Susan Carol McCarthy wrote Lay that Trumpet in our Hands after receiving shocking news that the 40 year FBI investigation of the KKK, it had finally been solved. To her relief, she started writing while still keeping her day job working for Disney. Her award-winning debut novel came out in 2002. Soon after, McCarthy started writing her second book again about trying to get justice. She told a reporter that she is “drawn to the stories of ordinary people who, when backed into a moral corner, choose, often at great risk, to do the right thing” (McCarthy).

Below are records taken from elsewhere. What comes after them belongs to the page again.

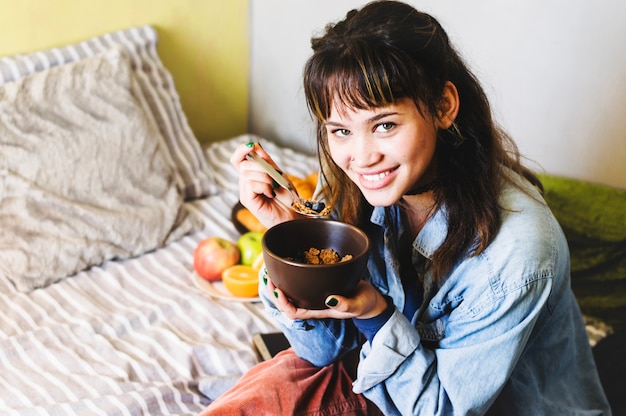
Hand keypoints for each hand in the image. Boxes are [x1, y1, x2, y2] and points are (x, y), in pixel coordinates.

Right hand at [230, 142, 300, 227]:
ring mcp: (245, 193)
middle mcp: (245, 184)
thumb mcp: (278, 174)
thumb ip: (267, 162)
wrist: (293, 214)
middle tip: (274, 177)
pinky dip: (264, 186)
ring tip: (274, 188)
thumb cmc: (286, 197)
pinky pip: (250, 184)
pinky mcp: (247, 201)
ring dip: (265, 177)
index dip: (241, 150)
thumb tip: (256, 146)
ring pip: (247, 174)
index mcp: (252, 176)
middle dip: (261, 166)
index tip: (252, 145)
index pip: (238, 159)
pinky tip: (270, 194)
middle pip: (243, 165)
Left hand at [264, 276, 388, 320]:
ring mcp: (315, 294)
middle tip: (268, 276)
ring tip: (271, 270)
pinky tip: (288, 263)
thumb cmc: (364, 304)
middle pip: (287, 302)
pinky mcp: (320, 284)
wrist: (371, 299)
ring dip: (280, 283)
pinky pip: (302, 282)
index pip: (294, 312)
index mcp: (318, 310)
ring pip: (292, 292)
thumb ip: (345, 304)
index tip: (277, 290)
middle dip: (275, 291)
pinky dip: (292, 274)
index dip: (283, 303)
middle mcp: (313, 303)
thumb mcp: (357, 305)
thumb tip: (329, 300)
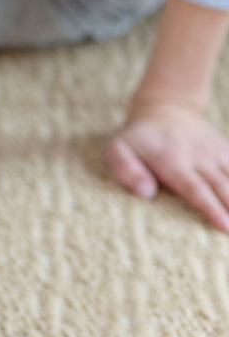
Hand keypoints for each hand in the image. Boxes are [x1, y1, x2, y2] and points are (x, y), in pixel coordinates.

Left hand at [106, 100, 228, 233]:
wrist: (164, 110)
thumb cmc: (138, 138)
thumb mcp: (118, 149)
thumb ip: (127, 170)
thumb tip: (146, 193)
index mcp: (173, 162)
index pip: (196, 189)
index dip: (212, 208)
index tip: (226, 227)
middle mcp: (199, 158)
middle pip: (223, 187)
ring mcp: (216, 153)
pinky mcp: (226, 151)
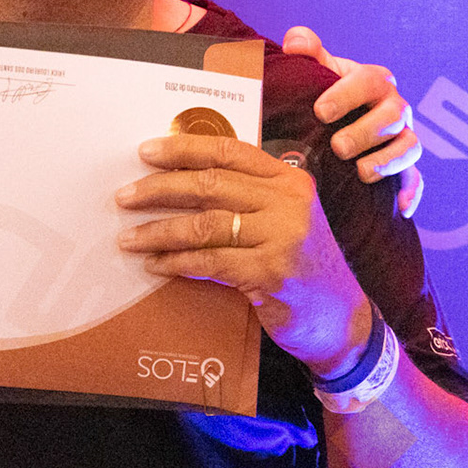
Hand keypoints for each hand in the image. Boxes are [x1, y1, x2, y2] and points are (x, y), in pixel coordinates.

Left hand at [117, 134, 371, 377]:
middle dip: (159, 188)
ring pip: (204, 224)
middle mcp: (289, 202)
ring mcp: (283, 237)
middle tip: (124, 197)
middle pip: (209, 184)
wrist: (343, 320)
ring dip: (158, 231)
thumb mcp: (284, 219)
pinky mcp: (271, 272)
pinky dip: (176, 262)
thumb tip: (179, 181)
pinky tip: (155, 265)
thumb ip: (247, 197)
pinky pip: (209, 261)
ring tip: (127, 238)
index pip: (228, 151)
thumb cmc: (302, 266)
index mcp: (289, 180)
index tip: (145, 151)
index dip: (183, 147)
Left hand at [283, 25, 424, 218]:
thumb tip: (296, 41)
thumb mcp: (316, 74)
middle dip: (366, 131)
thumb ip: (307, 54)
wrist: (334, 124)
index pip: (370, 80)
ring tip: (361, 173)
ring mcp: (402, 138)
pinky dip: (411, 192)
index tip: (320, 110)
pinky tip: (400, 207)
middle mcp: (394, 108)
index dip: (348, 94)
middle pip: (394, 115)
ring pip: (410, 147)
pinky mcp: (405, 168)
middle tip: (338, 147)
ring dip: (387, 161)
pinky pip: (416, 180)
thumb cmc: (325, 95)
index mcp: (373, 82)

Lay that Trumpet in our Hands is not just a book. This well written novel is an analysis of what it was like to live as an African American in the South. It gives many people the realization of the harshness of the times – not just the harsh reality that the African Americans had to face everyday, but how many whites were mistreating blacks.
Susan uses exceptional voice in the character Reesa, because in the story Reesa represents herself. She says that “every family has their stories” and that this was hers (277). The imagery in the book pulls us in and makes us believe that everything that is happening is completely true. This part helps because McCarthy adds in the “visit to the home by Mr. Harry T. Moore and Mr. Thurgood Marshall” (96). Although this is partially true, making them important characters in the book adds to the imagery that is created.

After the killing of Marvin, the stories tone shifts to frustration and conflict. The novel takes us through the narrator's family point of view of how they have to attempt to deal with their loss. “This is war,” Reesa's dad, Warren says about the whole situation (208). He refers to it perfectly because this conflict would ultimately divide a nation. The book ends in an un-expecting way, but justice would finally be given to the African Americans who suffered for so long.

Let's face it, that although this book is set in a different time period and a different state, it almost copies the ideas of To Kill A Mockingbird. The book seems to be more often than not compared to it, yet can never stand up to the unforgettable timeless novel. I feel the exact same as many critics do. When choosing a book, go for TKAM first. Later, when wanting to get a deeper view and an almost true story about African Americans in Florida, buy this one. It is fulfilling in the face that although the book does not give the ending the true story is revealed. Its unexpecting plot takes the reader on a roller coaster through different mistreatments and trials that have been overlooked by many government officials. Although I cannot say it is my favorite book ever, I recommend it to those interested in Historical Fiction.